Strategies Considered in This Book
The nature of options makes it possible to create a considerable number of speculative trading strategies. Those can be based on different approaches encompassing the variety of principles and valuation techniques.
In many strategies options are used as auxiliary instruments to hedge main positions. In this book we are not going to delve into this field of options application since hedging represents only one constituent part of such trading strategies, but not their backbone.
Options may be used to create synthetic underlying positions. In this case the investor aims for the payoff profiles of an option combination and its underlying asset to coincide. This can increase trading leverage significantly. However, apart from leverage, automated trading of synthetic assets is no different from trading in underlying assets (besides the certain specificity regarding execution of trading orders, higher brokerage commissions, and the necessity to roll over positions). Thus, we will not dwell on such strategies either.
Most trading strategies dealing with plain assets (not options) are based on the forecast of the direction of their price movement (we will call them directional strategies). Options can also be used in such strategies. For example, different kinds of option combinations, commonly referred to as spreads, benefit from the increase in the underlying price (bull spreads), or from its decline (bear spread). Despite the fact that trading strategies based on such option combinations possess many features distinguishing them from plain assets strategies, the main determinant of their performance is the accuracy of price forecasts. This quality makes such strategies quite similar to common directional strategies, and therefore we will not consider them in this book.
The focus of this book is on strategies that exploit the specific features of options. One of the key differences of options from other investment assets is the nonlinearity of their payoff functions. In the trading of stocks, commodities, currencies, and other linear assets, all profits and losses are directly proportional to their prices. In the case of options, however, position profitability depends not only on the direction of the price movement, but on many other factors as well. Combining different options on the same underlying asset can bring about almost any form of the payoff function.
This feature of options permits the creation of positions that depend not only on the direction and the amplitude of price fluctuations, but also on many other parameters, including volatility, time left until the expiration, and so forth. The main subject of our consideration is a special type of trading strategies sharing one common property referred to as market-neutrality. With regard to options, market-neutrality means that (1) small changes in the underlying price do not lead to a significant change in the position value, and (2) given larger price movements, the position value changes by approximately the same amount regardless of the direction of the underlying price movement. In reality these rules do not always hold, but they serve as a general guideline for a trader striving for market-neutrality. The main analytical instrument used to create market-neutral positions is delta. The position is market-neutral if the sum of the deltas of all its components (options and underlying assets) is equal to or close to zero. Such positions are referred to as delta-neutral.
Another type of trading strategy that will be considered in this book is a set of market-neutral strategies whose algorithms contain certain directional elements. Although in this case positions are created while taking into consideration the value of delta, its reduction to zero is not an obligatory requirement. Forecasts of the directions of future price movements represent an integral part of such a strategy. These forecasts can be incorporated into the strategy structure in the form of biased probability distributions or asymmetrical option combinations, or by application of technical and fundamental indicators. We will call such strategies partially directional.

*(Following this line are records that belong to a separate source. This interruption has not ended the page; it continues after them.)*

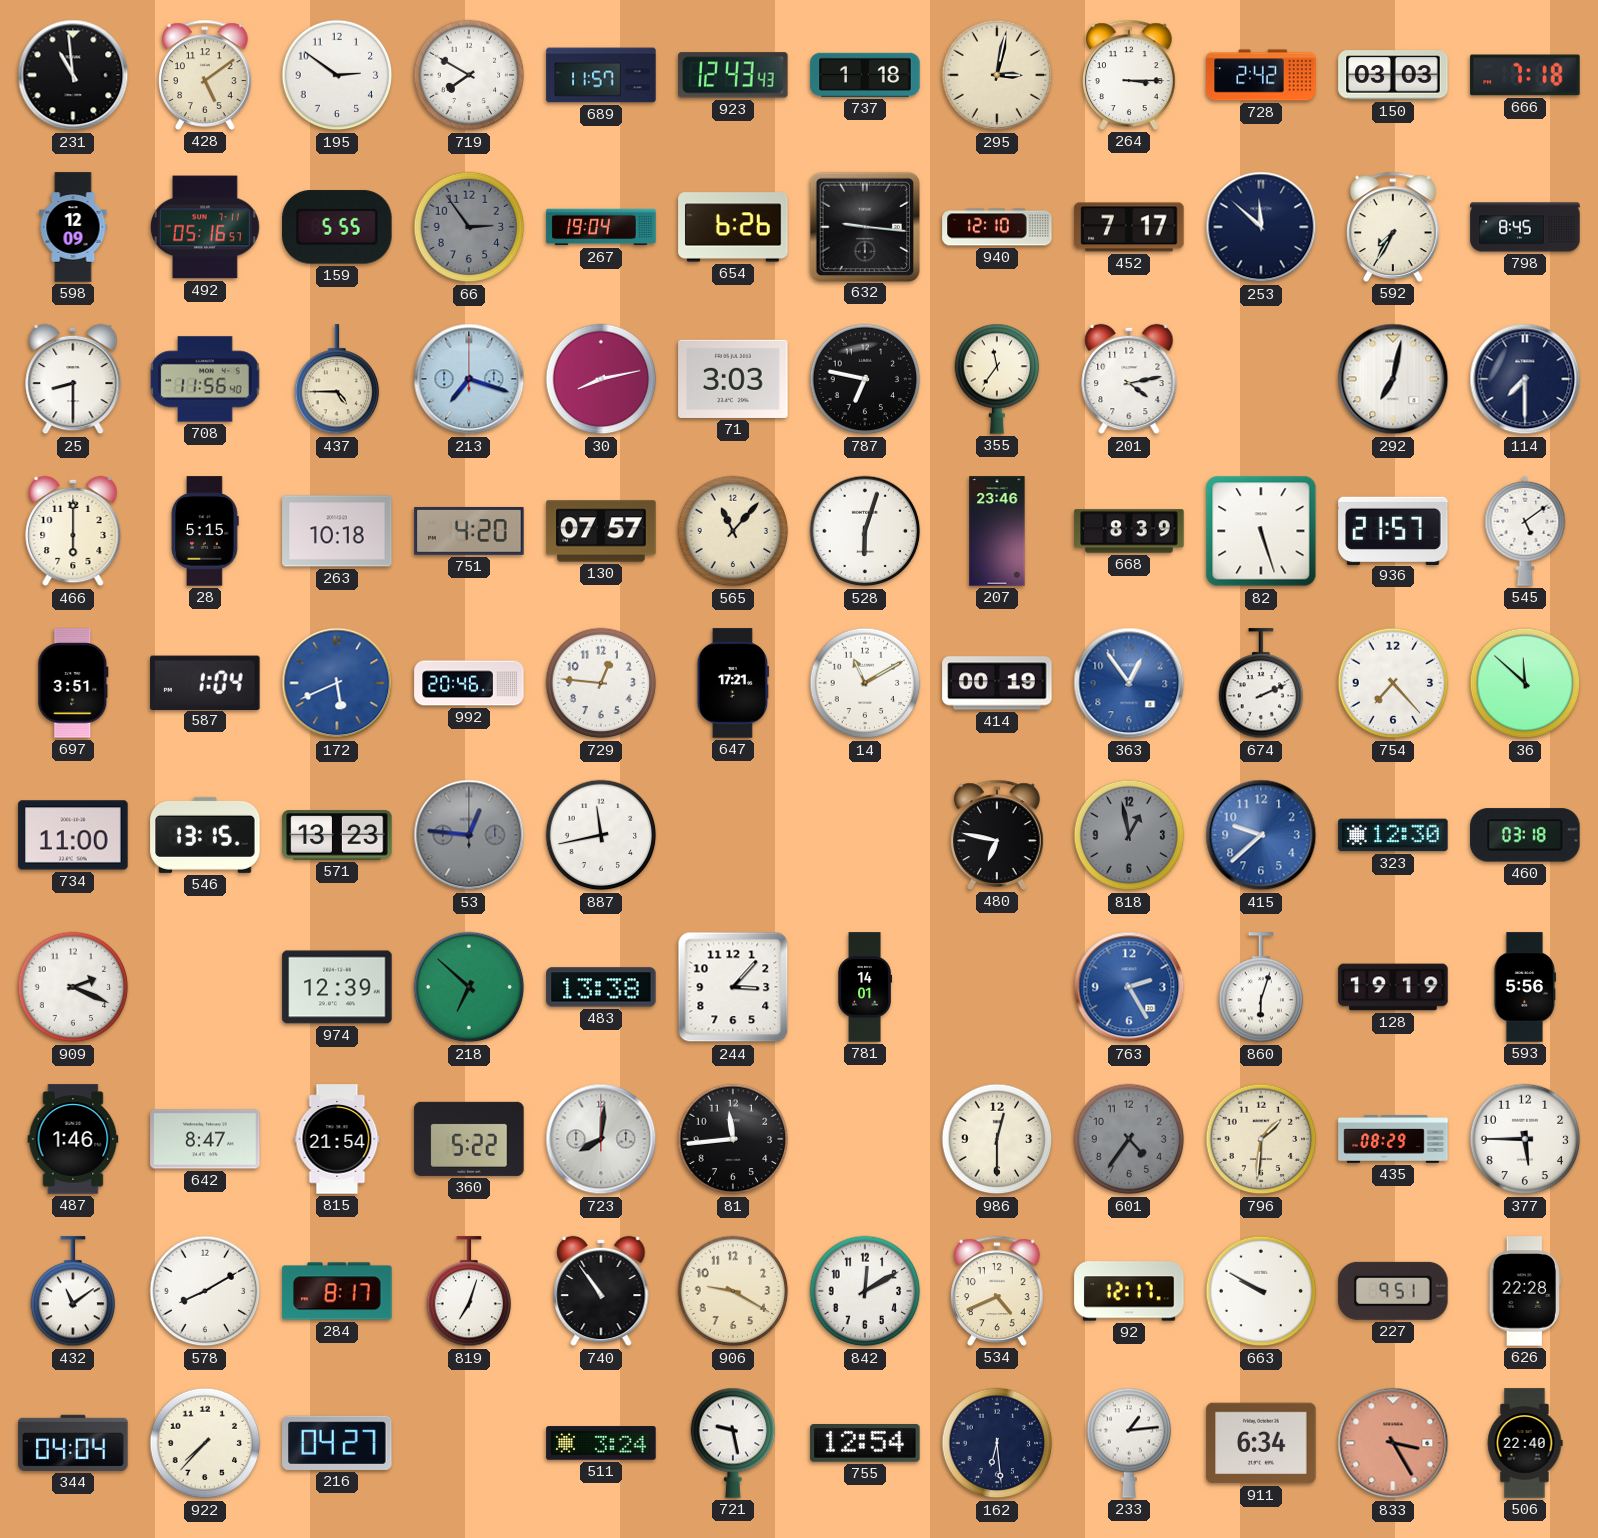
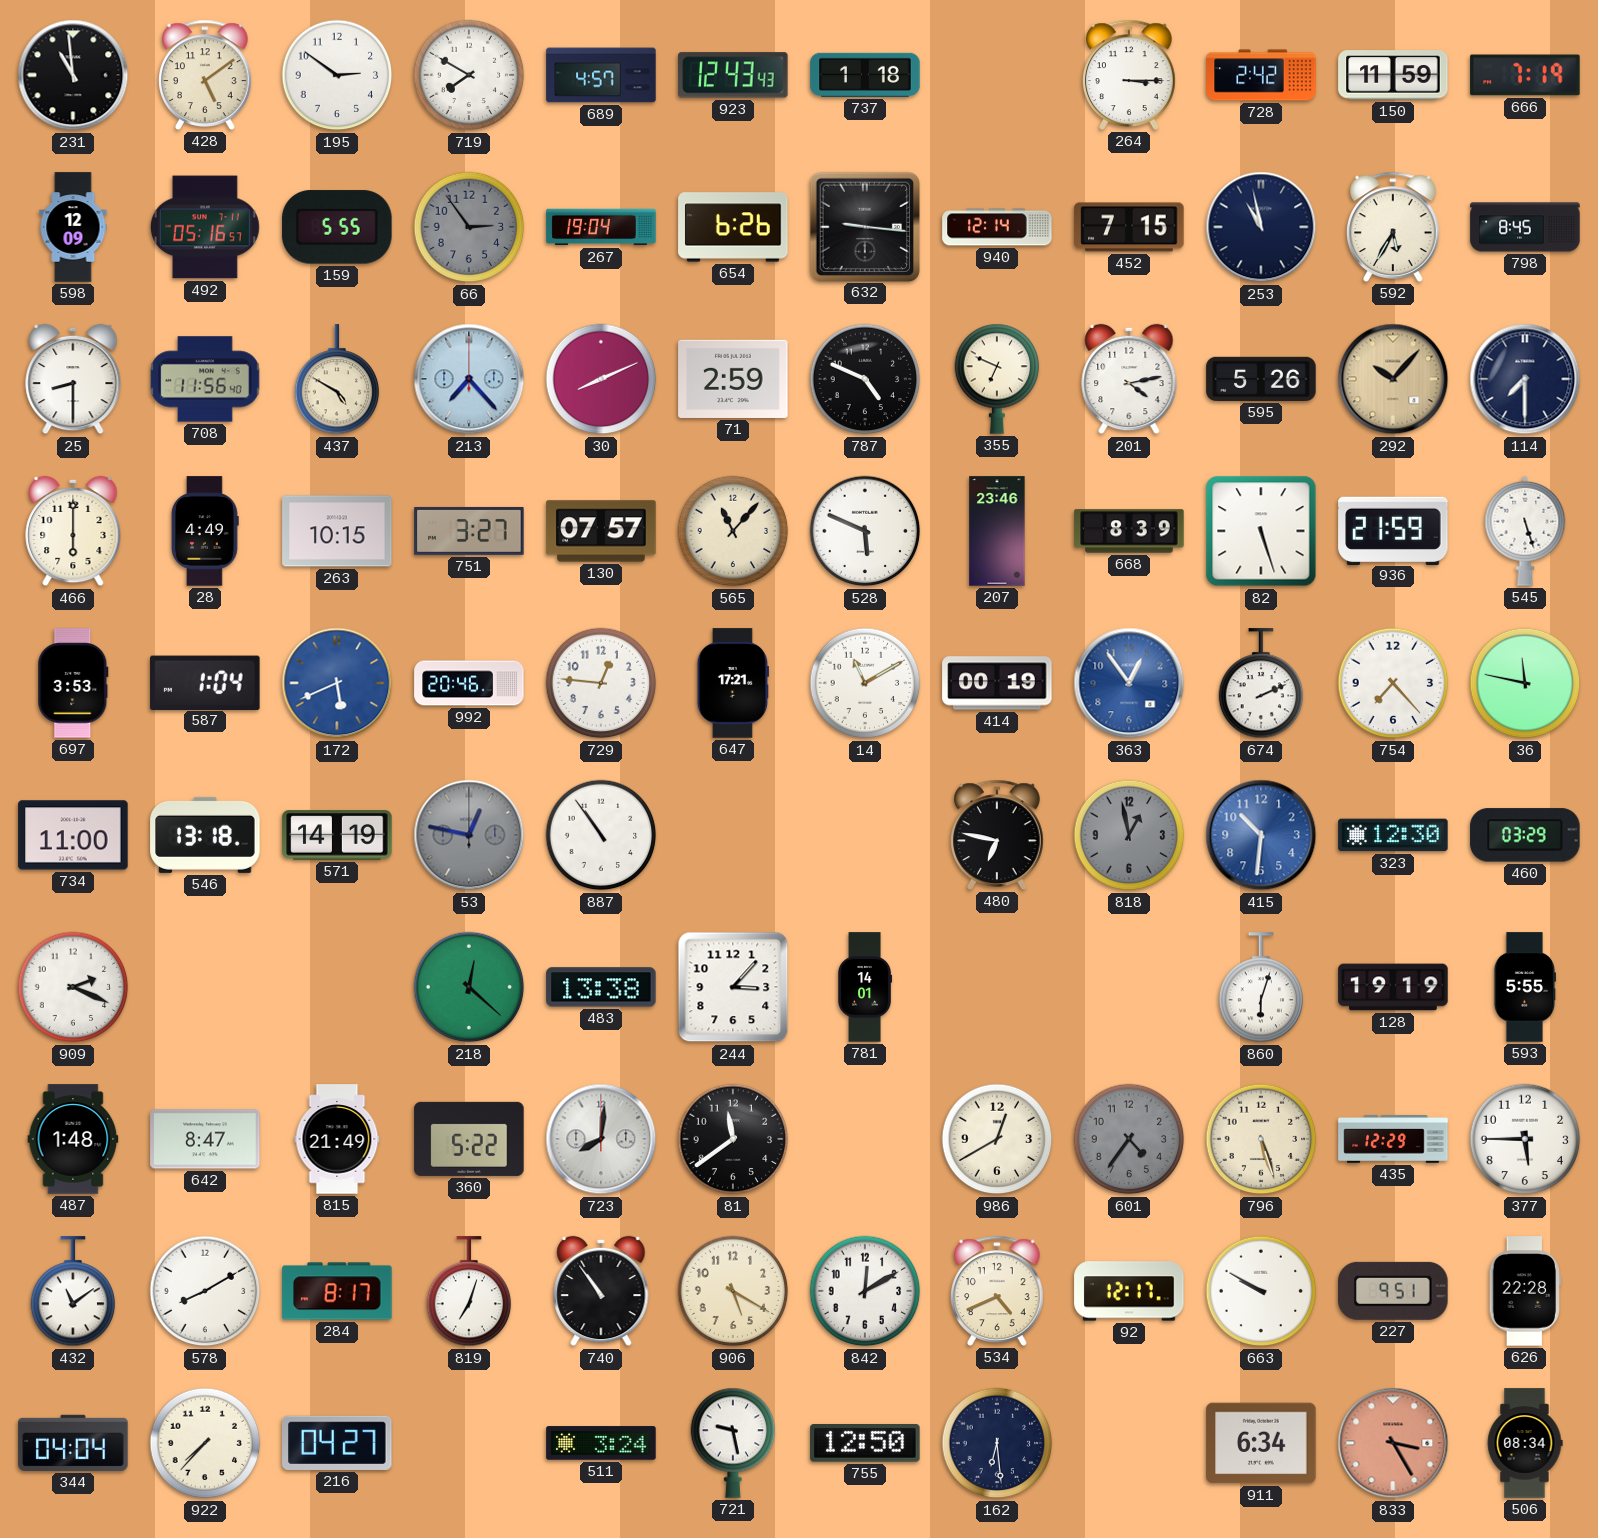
689: 11:57 -> 4:57
295: 3:02 -> none
150: 03:03 -> 11:59
666: 7:18 -> 7:19
940: 12:10 -> 12:14
452: 7:17 -> 7:15
253: 11:52 -> 10:58
592: 7:35 -> 5:35
437: 4:45 -> 4:50
213: 7:18 -> 7:23
30: 8:13 -> 8:11
71: 3:03 -> 2:59
787: 6:47 -> 4:49
355: 11:36 -> 6:49
595: none -> 5:26
292: 7:02 -> 10:07
292 dial: white -> champagne
28: 5:15 -> 4:49
263: 10:18 -> 10:15
751: 4:20 -> 3:27
528: 6:03 -> 5:49
936: 21:57 -> 21:59
545: 5:09 -> 5:27
697: 3:51 -> 3:53
36: 11:52 -> 11:47
546: 13:15 -> 13:18
571: 13:23 -> 14:19
53: 12:46 -> 12:47
887: 11:43 -> 10:54
415: 9:38 -> 10:31
460: 03:18 -> 03:29
974: 12:39 -> none
218: 6:52 -> 12:22
763: 2:25 -> none
593: 5:56 -> 5:55
487: 1:46 -> 1:48
815: 21:54 -> 21:49
81: 11:44 -> 11:39
986: 12:30 -> 12:40
796: 1:31 -> 5:27
435: 08:29 -> 12:29
906: 9:20 -> 5:20
755: 12:54 -> 12:50
233: 1:14 -> none
506: 22:40 -> 08:34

Generally, automated strategies are designed to trade one or just a few financial instruments (mainly futures on a given underlying asset). Even if several instruments are traded simultaneously, in most cases positions are opened, closed, and analyzed independently. Options are no exception. Most traders develop systems oriented solely at trading OEX (options on S&P 100 futures) or options on oil futures. In this book we will consider strategies intended to trade an unlimited number of options relating to many underlying assets. All positions created within one trading strategy will be evaluated and analyzed jointly as a whole portfolio.